What you should do: Each line containing the string "meinem" should be copied out of the entries.

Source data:
************

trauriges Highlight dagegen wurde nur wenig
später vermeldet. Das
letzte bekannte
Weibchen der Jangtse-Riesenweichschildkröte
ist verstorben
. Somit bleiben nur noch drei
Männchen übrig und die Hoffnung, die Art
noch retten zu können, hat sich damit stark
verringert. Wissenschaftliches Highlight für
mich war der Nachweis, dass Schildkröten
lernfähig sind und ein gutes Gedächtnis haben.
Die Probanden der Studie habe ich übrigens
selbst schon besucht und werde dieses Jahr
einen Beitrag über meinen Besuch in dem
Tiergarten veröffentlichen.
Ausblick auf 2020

************

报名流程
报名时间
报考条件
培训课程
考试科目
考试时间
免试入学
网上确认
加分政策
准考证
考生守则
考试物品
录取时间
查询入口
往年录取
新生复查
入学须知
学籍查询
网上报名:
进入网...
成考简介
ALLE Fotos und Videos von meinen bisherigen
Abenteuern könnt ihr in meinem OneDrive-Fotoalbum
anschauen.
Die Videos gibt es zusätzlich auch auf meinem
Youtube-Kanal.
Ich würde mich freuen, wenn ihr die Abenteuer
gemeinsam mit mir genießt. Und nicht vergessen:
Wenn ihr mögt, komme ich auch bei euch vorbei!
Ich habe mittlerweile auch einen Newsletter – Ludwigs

************

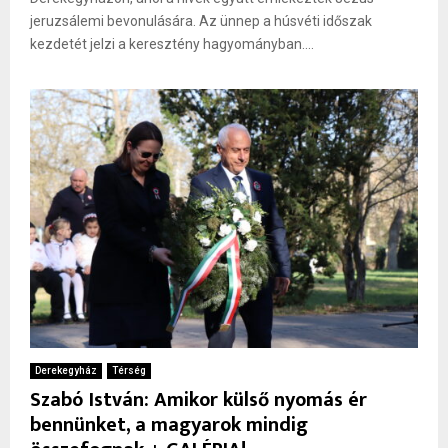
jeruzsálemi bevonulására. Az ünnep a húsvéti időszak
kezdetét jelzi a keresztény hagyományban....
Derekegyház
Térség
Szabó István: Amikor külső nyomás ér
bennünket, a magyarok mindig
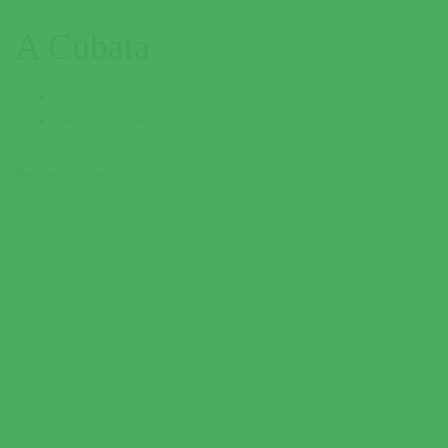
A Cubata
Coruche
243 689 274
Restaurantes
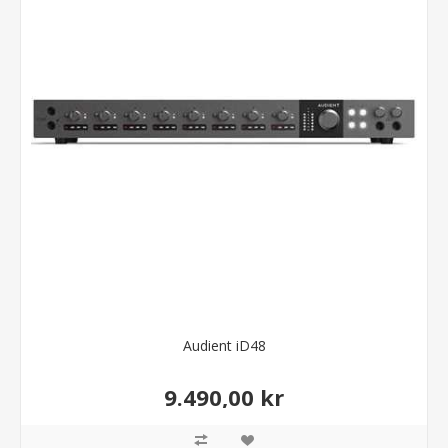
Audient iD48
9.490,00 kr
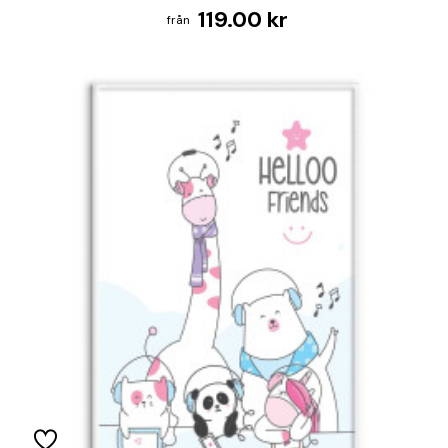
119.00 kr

************

Finished exercise:
Abenteuern könnt ihr in meinem OneDrive-Fotoalbum
Die Videos gibt es zusätzlich auch auf meinem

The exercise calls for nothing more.